**Text shown**
•••

The name Corning immediately brings to mind images of ceramic and glass cookware, the company that developed CorningWare, Corning Inc. has developed numerous breakthroughs in glass and ceramics, including Pyrex. However, Corning now is developing new specialty glass products in order to meet the needs of the thin-film photovoltaic (PV) industry.
Last week, the company announced that it will spend approximately $180 million to expand its manufacturing facility in Harrodsburg, Kentucky, to enter into the thin-film (PV) market and expand its Gorilla glass manufacturing capabilities. The company contended that the specialty glass will “greatly improve the solar module’s energy conversion efficiency and reduce weight while maintaining product strength and long-term reliability.”
The company said its experience creating glass substrates for LCD screens, like its Gorilla glass, and its expertise in materials science and light management, makes the company an ideal producer of glass for thin-film PV products.
In addition to ultimately being cheaper to produce and using less materials than crystalline silicon PVs, thin-film PVs also are attractive because of their light weight. While some thin-film PV cells and modules are encased in plastics or flexible substrates, others are covered with glass. Ensuring that the glass used to protect the PV cells from weather and other factors is important. Glass used to protect thin-film PVs needs to be as impact resistant as possible, long-lasting, and lightweight, making it easier to install the solar modules.

•••

(Recorded data)
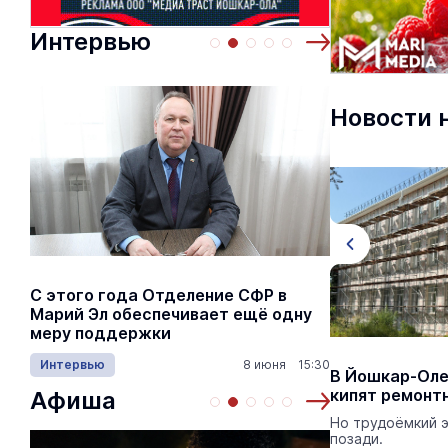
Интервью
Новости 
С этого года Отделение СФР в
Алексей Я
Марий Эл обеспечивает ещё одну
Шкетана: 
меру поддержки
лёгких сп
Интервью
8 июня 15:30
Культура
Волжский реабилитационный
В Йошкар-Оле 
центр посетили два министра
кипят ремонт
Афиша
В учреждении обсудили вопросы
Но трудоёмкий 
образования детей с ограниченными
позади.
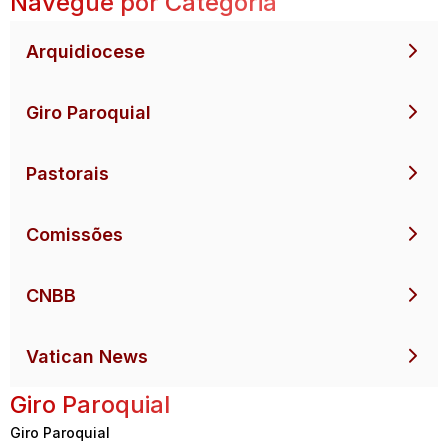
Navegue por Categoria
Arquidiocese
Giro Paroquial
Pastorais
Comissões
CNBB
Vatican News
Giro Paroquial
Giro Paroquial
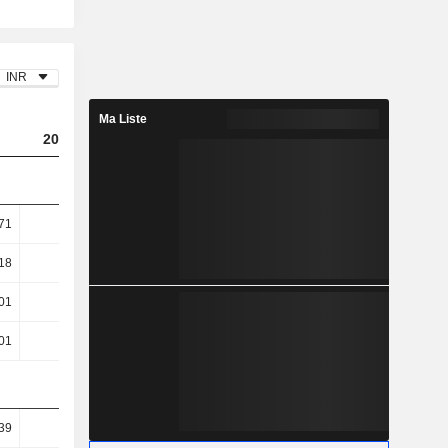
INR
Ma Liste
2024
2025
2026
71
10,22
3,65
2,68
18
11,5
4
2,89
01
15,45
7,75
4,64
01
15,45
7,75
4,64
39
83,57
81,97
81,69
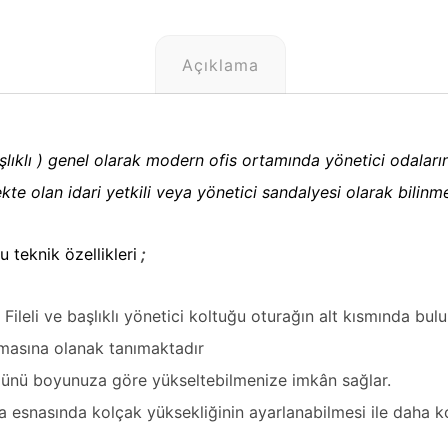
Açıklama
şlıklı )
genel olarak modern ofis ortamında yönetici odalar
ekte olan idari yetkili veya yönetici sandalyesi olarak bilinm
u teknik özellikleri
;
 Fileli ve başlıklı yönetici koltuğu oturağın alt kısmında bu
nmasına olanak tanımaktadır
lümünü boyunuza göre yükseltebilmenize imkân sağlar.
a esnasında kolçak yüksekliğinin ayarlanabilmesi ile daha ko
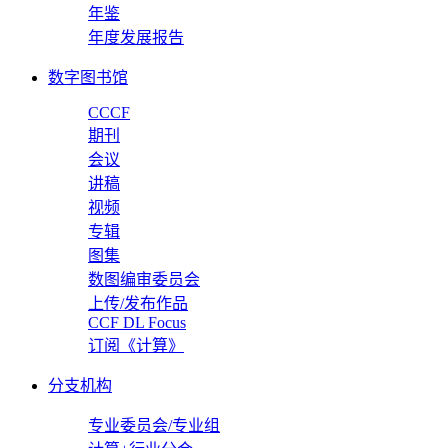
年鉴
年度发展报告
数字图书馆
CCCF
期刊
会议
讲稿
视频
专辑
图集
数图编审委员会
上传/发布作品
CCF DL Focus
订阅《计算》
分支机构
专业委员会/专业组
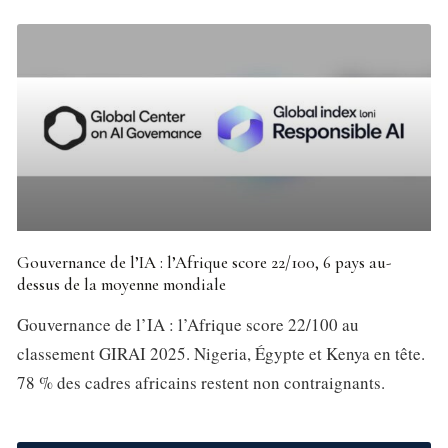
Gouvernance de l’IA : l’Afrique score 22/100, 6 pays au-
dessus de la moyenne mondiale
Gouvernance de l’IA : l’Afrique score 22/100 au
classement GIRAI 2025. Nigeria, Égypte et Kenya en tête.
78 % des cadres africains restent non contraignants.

•••

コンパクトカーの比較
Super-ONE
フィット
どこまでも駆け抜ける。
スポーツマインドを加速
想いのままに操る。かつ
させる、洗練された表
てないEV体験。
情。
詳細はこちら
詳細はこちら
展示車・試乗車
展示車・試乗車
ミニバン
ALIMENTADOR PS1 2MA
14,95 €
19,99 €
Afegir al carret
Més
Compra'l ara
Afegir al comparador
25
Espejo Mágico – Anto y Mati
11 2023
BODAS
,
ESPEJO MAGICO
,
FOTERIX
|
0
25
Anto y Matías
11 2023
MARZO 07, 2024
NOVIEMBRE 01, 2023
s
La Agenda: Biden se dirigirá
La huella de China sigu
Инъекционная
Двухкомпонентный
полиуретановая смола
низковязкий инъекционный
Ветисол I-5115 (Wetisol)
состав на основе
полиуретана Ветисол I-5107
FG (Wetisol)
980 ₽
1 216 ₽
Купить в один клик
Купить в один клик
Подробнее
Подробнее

•••

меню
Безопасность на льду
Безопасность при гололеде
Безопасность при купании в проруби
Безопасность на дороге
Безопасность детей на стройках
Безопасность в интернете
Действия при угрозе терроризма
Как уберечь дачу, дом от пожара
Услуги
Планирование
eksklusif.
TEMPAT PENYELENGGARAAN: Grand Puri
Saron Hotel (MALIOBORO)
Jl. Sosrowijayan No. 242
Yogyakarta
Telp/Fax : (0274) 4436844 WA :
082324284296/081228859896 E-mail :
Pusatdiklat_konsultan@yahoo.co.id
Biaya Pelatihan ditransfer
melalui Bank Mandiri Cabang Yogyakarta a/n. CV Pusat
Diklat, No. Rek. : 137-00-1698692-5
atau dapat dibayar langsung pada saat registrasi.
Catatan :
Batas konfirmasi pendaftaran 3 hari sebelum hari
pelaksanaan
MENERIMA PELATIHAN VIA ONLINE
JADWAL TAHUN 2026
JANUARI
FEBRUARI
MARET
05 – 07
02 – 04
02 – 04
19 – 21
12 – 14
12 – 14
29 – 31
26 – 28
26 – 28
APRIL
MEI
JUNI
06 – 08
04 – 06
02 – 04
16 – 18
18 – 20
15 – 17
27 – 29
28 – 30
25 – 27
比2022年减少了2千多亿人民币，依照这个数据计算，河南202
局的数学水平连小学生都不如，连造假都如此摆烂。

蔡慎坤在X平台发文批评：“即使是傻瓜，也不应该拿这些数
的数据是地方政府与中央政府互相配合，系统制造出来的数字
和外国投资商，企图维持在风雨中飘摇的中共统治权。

•••

**What to do**
**1)** In the article about Corning's move into thin-film solar glass, approximately how much does the company plan to spend to expand its Harrodsburg, Kentucky, facility?
**2)** Return the part of the Corning article from "The company said" up to and including "thin-film PV products.".
**3)** Resume the article on Corning's specialty glass for thin-film photovoltaics from where it stops.

**Numbered answers**
**1)** Approximately $180 million.

**2)**
The company said its experience creating glass substrates for LCD screens, like its Gorilla glass, and its expertise in materials science and light management, makes the company an ideal producer of glass for thin-film PV products.

**3)**
The company already is testing glass substrates for their impact resistance. For instance, in a demonstration video on Corning’s web site, a researcher shoots a piece of ice (representing a hail ball to simulate real world conditions PV modules must face) at a 4 millimeter-thick piece of glass at 50 MPH without shattering it.
Gary Calabrese, vice-president, science and technology and director of Corning’s Photovoltaic Glass Technologies said the company already has seen significant interest in the specialty glass from industry manufacturers.
“Thin-film photovoltaic technology is a rapidly advancing solution within the fast-growing solar energy industry and plays to Corning’s strengths in flat glass, materials science, and light management,” he said.